Technical walkthrough
All the below logic can be found in the blend()
function from blendsql/blendsql.py
.
Example
We can take the following query as an example.
--- 'Show me dividends from tech companies that manufacture cell phones'
SELECT "Run Date", Account, Action, ROUND("Amount ($)", 2) AS 'Total Dividend Payout ($$)', Name
FROM account_history
LEFT JOIN constituents ON account_history.Symbol = constituents.Symbol
WHERE constituents.Sector = 'Information Technology'
AND {{
LLM(
'does this company manufacture cell phones?',
'constituents::Name',
)
}} = 1
AND lower(account_history.Action) like "%dividend%"
1) Generate a Session UUID
This uuid allows us to create new temporary tables containing the output of our BlendSQL functions rather than overwriting the original, underlying SQL tables.
import uuid
session_uuid = str(uuid.uuid4())[:5]
2) Identify All Subqueries
Here, we define subqueries as any select statement from a single table. These may or may not have their own SELECT
clause.
In our example, we only have a single query.
3) For Each Table, Generate Select Statements
Iterating through our subqueries, we now need to write each table reference as its own SELECT
statement.
To do this, we iterate through each table and get the following queries.
Notice how in the account_history
query, we change the specific columns to the *
, so we get everything.
SELECT * FROM account_history
WHERE lower(account_history.Action) like "%dividend%"
SELECT * FROM constituents
WHERE constituents.Sector = 'Information Technology'
AND {{
LLM(
'does this company manufacture cell phones?',
'constituents::Name',
)
}} = 1
4) Abstract Away Selects
In our constituents
subquery, we have an expensive LLM operation.

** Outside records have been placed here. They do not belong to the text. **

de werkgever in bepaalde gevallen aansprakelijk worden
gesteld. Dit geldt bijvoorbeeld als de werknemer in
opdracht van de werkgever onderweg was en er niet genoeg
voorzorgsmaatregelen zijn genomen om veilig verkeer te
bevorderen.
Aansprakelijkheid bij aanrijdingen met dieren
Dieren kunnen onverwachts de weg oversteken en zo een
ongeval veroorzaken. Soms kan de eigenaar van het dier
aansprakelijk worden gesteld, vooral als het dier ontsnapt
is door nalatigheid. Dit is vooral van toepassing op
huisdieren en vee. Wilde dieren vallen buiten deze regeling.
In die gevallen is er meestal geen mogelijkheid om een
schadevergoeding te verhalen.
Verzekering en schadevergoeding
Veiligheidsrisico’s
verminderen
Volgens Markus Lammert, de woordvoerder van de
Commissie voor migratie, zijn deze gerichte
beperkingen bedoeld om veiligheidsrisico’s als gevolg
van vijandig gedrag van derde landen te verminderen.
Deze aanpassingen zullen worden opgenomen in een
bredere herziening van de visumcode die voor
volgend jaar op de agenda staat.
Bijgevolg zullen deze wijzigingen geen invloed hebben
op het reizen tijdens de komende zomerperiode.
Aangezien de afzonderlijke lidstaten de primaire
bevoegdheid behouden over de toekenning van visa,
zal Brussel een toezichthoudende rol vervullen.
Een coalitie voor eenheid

In order to make sure we pass minimal required data to our BlendSQL ingredients while still honoring the SQL logic, we abstract away external functions to True
to calculate the theoretical upper bound of data that might get returned.
-- Abstracted query
SELECT * FROM constituents
WHERE constituents.Sector = 'Information Technology'
AND TRUE
We execute each of these queries and assign them to new temporary tables, f"{session_uuid}_{tablename}_{subquery_idx}"
.
4) Execute BlendSQL Ingredients on our New Tables
Now we can execute some external functions.

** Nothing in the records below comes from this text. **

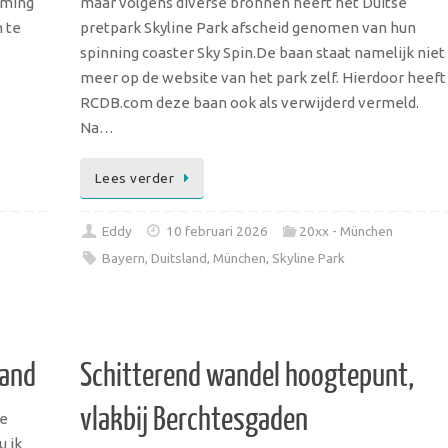
mming
maar volgens diverse bronnen heeft het Duitse
n te
pretpark Skyline Park afscheid genomen van hun
spinning coaster Sky Spin.De baan staat namelijk niet
meer op de website van het park zelf. Hierdoor heeft
RCDB.com deze baan ook als verwijderd vermeld.
Na…
Lees verder
Eddy
10 februari 2026
20xx - München
Bayern
,
Duitsland
,
München
,
Skyline Park
land
Schitterend wandel hoogtepunt,
vlakbij Berchtesgaden
ie
u ik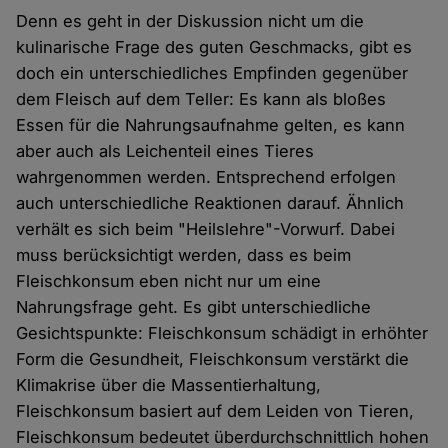
Denn es geht in der Diskussion nicht um die
kulinarische Frage des guten Geschmacks, gibt es
doch ein unterschiedliches Empfinden gegenüber
dem Fleisch auf dem Teller: Es kann als bloßes
Essen für die Nahrungsaufnahme gelten, es kann
aber auch als Leichenteil eines Tieres
wahrgenommen werden. Entsprechend erfolgen
auch unterschiedliche Reaktionen darauf. Ähnlich
verhält es sich beim "Heilslehre"-Vorwurf. Dabei
muss berücksichtigt werden, dass es beim
Fleischkonsum eben nicht nur um eine
Nahrungsfrage geht. Es gibt unterschiedliche
Gesichtspunkte: Fleischkonsum schädigt in erhöhter
Form die Gesundheit, Fleischkonsum verstärkt die
Klimakrise über die Massentierhaltung,
Fleischkonsum basiert auf dem Leiden von Tieren,
Fleischkonsum bedeutet überdurchschnittlich hohen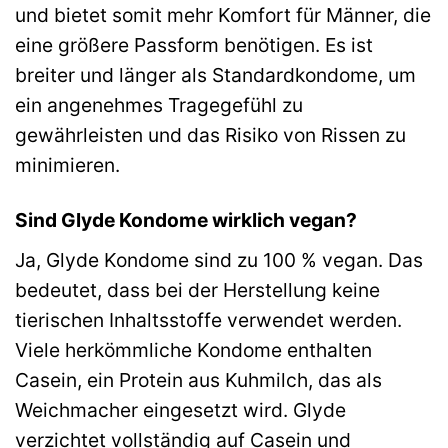
und bietet somit mehr Komfort für Männer, die
eine größere Passform benötigen. Es ist
breiter und länger als Standardkondome, um
ein angenehmes Tragegefühl zu
gewährleisten und das Risiko von Rissen zu
minimieren.
Sind Glyde Kondome wirklich vegan?
Ja, Glyde Kondome sind zu 100 % vegan. Das
bedeutet, dass bei der Herstellung keine
tierischen Inhaltsstoffe verwendet werden.
Viele herkömmliche Kondome enthalten
Casein, ein Protein aus Kuhmilch, das als
Weichmacher eingesetzt wird. Glyde
verzichtet vollständig auf Casein und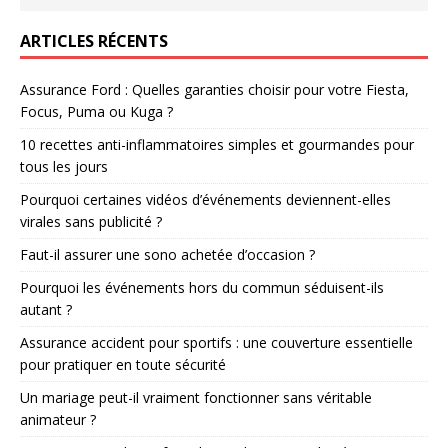
ARTICLES RÉCENTS
Assurance Ford : Quelles garanties choisir pour votre Fiesta,
Focus, Puma ou Kuga ?
10 recettes anti-inflammatoires simples et gourmandes pour
tous les jours
Pourquoi certaines vidéos d’événements deviennent-elles
virales sans publicité ?
Faut-il assurer une sono achetée d’occasion ?
Pourquoi les événements hors du commun séduisent-ils
autant ?
Assurance accident pour sportifs : une couverture essentielle
pour pratiquer en toute sécurité
Un mariage peut-il vraiment fonctionner sans véritable
animateur ?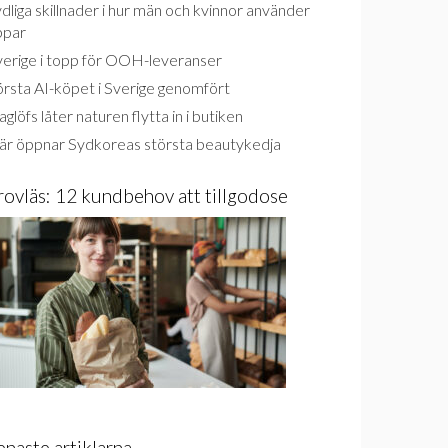
dliga skillnader i hur män och kvinnor använder
ppar
verige i topp för OOH-leveranser
rsta AI-köpet i Sverige genomfört
glöfs låter naturen flytta in i butiken
är öppnar Sydkoreas största beautykedja
rovläs: 12 kundbehov att tillgodose
enaste artiklarna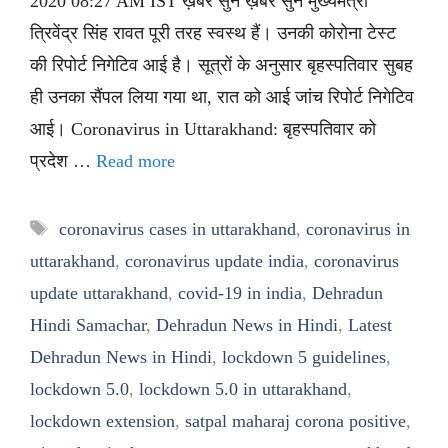
2020 08:27 AM IST ख़बर सुनें ख़बर सुनें मुख्यमंत्री
त्रिवेंद्र सिंह रावत पूरी तरह स्वस्थ हैं। उनकी कोरोना टेस्ट
की रिपोर्ट निगेटिव आई है। सूत्रों के अनुसार बृहस्पतिवार सुबह
ही उनका सैंपल लिया गया था, रात को आई जांच रिपोर्ट निगेटिव
आई। Coronavirus in Uttarakhand: बृहस्पतिवार को
प्रदेश …
Read more
Tags
coronavirus cases in uttarakhand
,
coronavirus in
uttarakhand
,
coronavirus update india
,
coronavirus
update uttarakhand
,
covid-19 in india
,
Dehradun
Hindi Samachar
,
Dehradun News in Hindi
,
Latest
Dehradun News in Hindi
,
lockdown 5 guidelines
,
lockdown 5.0
,
lockdown 5.0 in uttarakhand
,
lockdown extension
,
satpal maharaj corona positive
,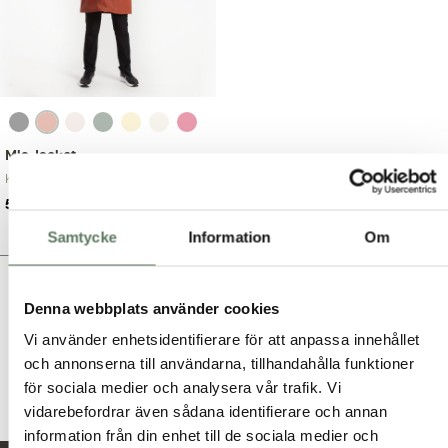
Mia Jacket
Klassisk regnjacka...
Det
Det
599.00
kr
999.00
kr
ursprungliga
nuvarande
Samtycke
Information
Om
priset
priset
var:
är:
999.00 kr.
599.00 kr.
Här kan du bläddra igenom produkter i butiken.
Denna webbplats använder cookies
Vi använder enhetsidentifierare för att anpassa innehållet
och annonserna till användarna, tillhandahålla funktioner
för sociala medier och analysera vår trafik. Vi
vidarebefordrar även sådana identifierare och annan
information från din enhet till de sociala medier och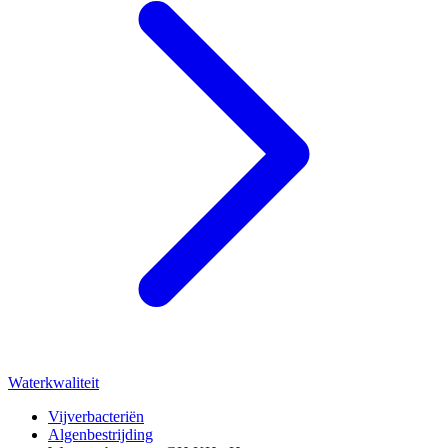
Waterkwaliteit
Vijverbacteriën
Algenbestrijding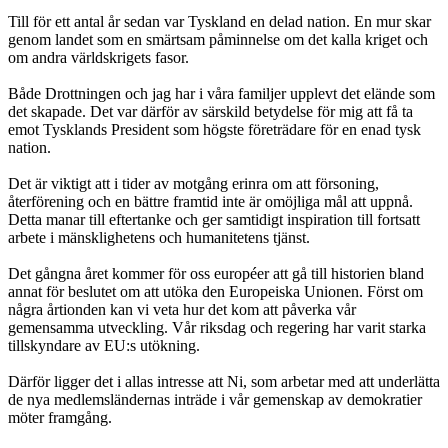
Till för ett antal år sedan var Tyskland en delad nation. En mur skar
genom landet som en smärtsam påminnelse om det kalla kriget och
om andra världskrigets fasor.
Både Drottningen och jag har i våra familjer upplevt det elände som
det skapade. Det var därför av särskild betydelse för mig att få ta
emot Tysklands President som högste företrädare för en enad tysk
nation.
Det är viktigt att i tider av motgång erinra om att försoning,
återförening och en bättre framtid inte är omöjliga mål att uppnå.
Detta manar till eftertanke och ger samtidigt inspiration till fortsatt
arbete i mänsklighetens och humanitetens tjänst.
Det gångna året kommer för oss européer att gå till historien bland
annat för beslutet om att utöka den Europeiska Unionen. Först om
några årtionden kan vi veta hur det kom att påverka vår
gemensamma utveckling. Vår riksdag och regering har varit starka
tillskyndare av EU:s utökning.
Därför ligger det i allas intresse att Ni, som arbetar med att underlätta
de nya medlemsländernas inträde i vår gemenskap av demokratier
möter framgång.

For example, if we have a session_id of '1234':
SELECT Symbol FROM "1234_constituents_0"
WHERE sector = 'Information Technology'
AND {{
LLM(
'does this company manufacture cell phones?',
'constituents::Name'
)
}} = 1
The table "1234_constituents_0" now only has those entries where sector = 'Information Technology'
. This minimizes the data that the {{LLM()}}
call actually needs to process.
Once we've executed our functions, we now have a table with a new column, 'does this company manufacture cell phones?'
.
We do a left join with the original constituents
table to create the new session table "1234_constituents".
Then, we can move to the next subquery. In this case, there is no BlendSQL ingredient, so we're done with our processing.
5) Execute our Final SQL Query
At the end of our processing, we have the underlying SQL tables and query in a state that we can execute it like any other SQLite script.
SELECT "Run Date", Account, Action, ROUND("Amount ($)", 2) AS 'Total Dividend Payout ($$)', Name
FROM account_history
LEFT JOIN '1c0b_constituents' ON account_history.Symbol = '1c0b_constituents'.Symbol
WHERE '1c0b_constituents'.Sector = 'Information Technology'
AND {{
LLM(
'does this company manufacture cell phones?',
'constituents::Name',
)
}} = 1
AND lower(account_history.Action) like "%dividend%"
Notice how account_history
was not modified by a session_id, but constituents
was. This is because the logic of filtering by LIKE %dividend%
can just be done using raw SQL on the original table, we don't need any complicated BlendSQL processing.